Survei Indikator: Publik Nilai Aksi Kejagung Pamer Sitaan Uang sebagai Transparansi

Survei Indikator: Publik Nilai Aksi Kejagung Pamer Sitaan Uang sebagai Transparansi

Survei terbaru Indikator Politik Indonesia menunjukkan langkah Kejaksaan Agung (Kejagung) memperlihatkan tumpukan uang tunai hasil sitaan perkara korupsi mendapat apresiasi dari publik. Mayoritas responden menilai aksi tersebut sebagai bentuk transparansi pengembalian kerugian negara.

Dalam rilis survei bertajuk “Persepsi Publik terhadap Kinerja Presiden dan Kepercayaan Warga terhadap Lembaga-Lembaga Negara” pada Minggu (8/2/2026), Pendiri Indikator Politik Indonesia Burhanuddin Muhtadi memaparkan tingkat kesadaran masyarakat terhadap informasi pemajangan uang sitaan tersebut.

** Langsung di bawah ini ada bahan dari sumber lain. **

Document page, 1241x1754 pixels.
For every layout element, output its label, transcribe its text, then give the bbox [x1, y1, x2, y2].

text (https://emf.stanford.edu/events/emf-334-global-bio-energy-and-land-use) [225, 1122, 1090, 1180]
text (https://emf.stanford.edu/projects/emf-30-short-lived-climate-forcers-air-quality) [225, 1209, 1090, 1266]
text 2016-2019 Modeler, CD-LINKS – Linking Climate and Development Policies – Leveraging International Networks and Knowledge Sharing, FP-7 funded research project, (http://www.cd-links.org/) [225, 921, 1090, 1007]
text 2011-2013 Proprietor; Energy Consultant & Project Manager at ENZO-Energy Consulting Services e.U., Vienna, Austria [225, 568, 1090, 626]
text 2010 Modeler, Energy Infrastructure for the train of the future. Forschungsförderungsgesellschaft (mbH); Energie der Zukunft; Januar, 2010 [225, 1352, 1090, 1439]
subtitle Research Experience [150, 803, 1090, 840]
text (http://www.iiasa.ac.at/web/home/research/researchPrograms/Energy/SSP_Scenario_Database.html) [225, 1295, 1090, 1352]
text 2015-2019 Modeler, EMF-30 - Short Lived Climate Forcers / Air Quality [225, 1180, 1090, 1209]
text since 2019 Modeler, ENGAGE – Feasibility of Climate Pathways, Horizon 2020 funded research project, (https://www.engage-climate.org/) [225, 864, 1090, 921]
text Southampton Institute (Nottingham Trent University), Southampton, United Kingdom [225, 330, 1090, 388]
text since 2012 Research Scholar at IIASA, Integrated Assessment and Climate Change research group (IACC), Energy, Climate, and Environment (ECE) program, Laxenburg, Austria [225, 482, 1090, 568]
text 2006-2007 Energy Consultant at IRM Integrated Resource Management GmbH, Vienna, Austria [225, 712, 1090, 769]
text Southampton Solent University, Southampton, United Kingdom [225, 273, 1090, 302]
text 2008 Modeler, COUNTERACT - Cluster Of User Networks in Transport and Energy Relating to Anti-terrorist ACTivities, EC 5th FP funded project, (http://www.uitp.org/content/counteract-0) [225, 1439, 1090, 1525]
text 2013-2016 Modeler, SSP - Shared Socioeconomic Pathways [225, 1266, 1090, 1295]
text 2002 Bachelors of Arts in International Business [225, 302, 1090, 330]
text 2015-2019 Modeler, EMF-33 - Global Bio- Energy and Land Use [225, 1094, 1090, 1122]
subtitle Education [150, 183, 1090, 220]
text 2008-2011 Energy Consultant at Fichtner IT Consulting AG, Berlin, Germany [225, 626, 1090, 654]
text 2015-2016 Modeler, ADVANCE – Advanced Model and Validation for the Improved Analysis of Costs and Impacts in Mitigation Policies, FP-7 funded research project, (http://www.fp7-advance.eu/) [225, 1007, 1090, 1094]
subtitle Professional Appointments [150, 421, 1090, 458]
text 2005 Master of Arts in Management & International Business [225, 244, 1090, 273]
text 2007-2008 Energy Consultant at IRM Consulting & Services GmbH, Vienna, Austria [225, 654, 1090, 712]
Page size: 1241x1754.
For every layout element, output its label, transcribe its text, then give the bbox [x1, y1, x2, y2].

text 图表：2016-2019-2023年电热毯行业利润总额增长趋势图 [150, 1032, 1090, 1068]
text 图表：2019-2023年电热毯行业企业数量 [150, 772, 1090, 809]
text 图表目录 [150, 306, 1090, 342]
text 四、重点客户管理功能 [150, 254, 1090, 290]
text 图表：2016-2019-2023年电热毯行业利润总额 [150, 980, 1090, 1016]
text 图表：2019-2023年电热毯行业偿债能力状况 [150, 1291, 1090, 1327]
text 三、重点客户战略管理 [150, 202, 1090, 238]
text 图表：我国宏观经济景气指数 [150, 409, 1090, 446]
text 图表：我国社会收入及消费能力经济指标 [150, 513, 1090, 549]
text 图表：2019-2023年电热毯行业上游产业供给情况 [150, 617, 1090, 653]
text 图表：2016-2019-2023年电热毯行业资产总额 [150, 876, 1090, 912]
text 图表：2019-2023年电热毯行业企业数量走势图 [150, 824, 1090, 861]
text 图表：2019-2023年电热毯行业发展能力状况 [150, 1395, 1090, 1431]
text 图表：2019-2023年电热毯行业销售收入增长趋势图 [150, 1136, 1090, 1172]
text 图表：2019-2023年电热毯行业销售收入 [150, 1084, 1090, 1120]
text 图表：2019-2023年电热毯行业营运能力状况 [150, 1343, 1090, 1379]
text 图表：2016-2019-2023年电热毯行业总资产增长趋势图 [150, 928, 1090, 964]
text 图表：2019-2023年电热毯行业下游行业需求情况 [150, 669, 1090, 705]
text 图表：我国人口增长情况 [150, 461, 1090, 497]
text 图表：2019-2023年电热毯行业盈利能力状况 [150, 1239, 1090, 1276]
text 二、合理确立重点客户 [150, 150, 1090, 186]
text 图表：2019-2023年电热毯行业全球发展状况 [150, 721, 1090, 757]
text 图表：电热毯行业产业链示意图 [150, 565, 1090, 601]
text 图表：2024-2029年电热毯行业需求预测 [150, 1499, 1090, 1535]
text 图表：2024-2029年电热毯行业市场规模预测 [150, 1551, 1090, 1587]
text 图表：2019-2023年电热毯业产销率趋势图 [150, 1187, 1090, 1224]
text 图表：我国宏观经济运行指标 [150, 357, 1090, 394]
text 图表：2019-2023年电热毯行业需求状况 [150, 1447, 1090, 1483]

Hasil survei mencatat, informasi mengenai aksi Kejagung itu telah menjangkau sekitar separuh populasi pemilih. “Sebanyak 50,2 persen responden menyatakan tahu atau pernah mendengar tentang pihak Kejaksaan Agung yang menunjukkan tumpukan uang sebanyak Rp6,6 triliun hasil penindakan kejahatan korupsi untuk dikembalikan kepada negara melalui Presiden,” kata Burhanuddin dalam pemaparan hasil survei secara virtual, Minggu (8/2/2026). Sementara 49,8 persen responden menyatakan tidak tahu atau tidak pernah mendengar informasi tersebut.

Di kelompok responden yang mengetahui aksi tersebut, mayoritas menyatakan setuju dengan cara Kejagung mendemonstrasikan hasil kerjanya di hadapan publik dan Presiden. Burhanuddin menyebut 62,6 persen responden menyatakan setuju dan 8,1 persen menyatakan sangat setuju. Dengan demikian, total dukungan mencapai 70,7 persen.

Adapun responden yang menyatakan kurang setuju tercatat 12,4 persen, sedangkan yang tidak setuju sama sekali 5,3 persen. Sementara 11,6 persen responden tidak memberikan jawaban atau menyatakan tidak tahu. “Mayoritas publik setuju dengan Kejaksaan Agung yang menunjukkan tumpukan uang tersebut sebagai bentuk pertanggungjawaban nyata kepada negara,” ujar Burhanuddin.

Survei nasional ini dilakukan pada periode 15–21 Januari 2026. Selain Burhanuddin, acara rilis turut dihadiri pakar hukum Prof. Dr. Suparji Ahmad serta sejumlah pimpinan redaksi media nasional sebagai penanggap.

Dalam pemberitaan sebelumnya, tumpukan uang ditampilkan di gedung Jaksa Agung Muda Bidang Tindak Pidana Khusus (Jampidsus) Kejagung, Jakarta. Uang pecahan Rp100 ribu itu disusun setinggi sekitar satu meter hingga memenuhi lobi Gedung Bundar Jampidsus.

Uang yang dipajang disebut berasal dari dua sumber. Pertama, hasil penagihan denda administratif kehutanan oleh Satuan Tugas Penertiban Kawasan Hutan (Satgas PKH) sebesar Rp2,4 triliun. Kedua, Rp4,2 triliun merupakan hasil penyelamatan keuangan negara dari penanganan tindak pidana korupsi oleh Kejaksaan RI.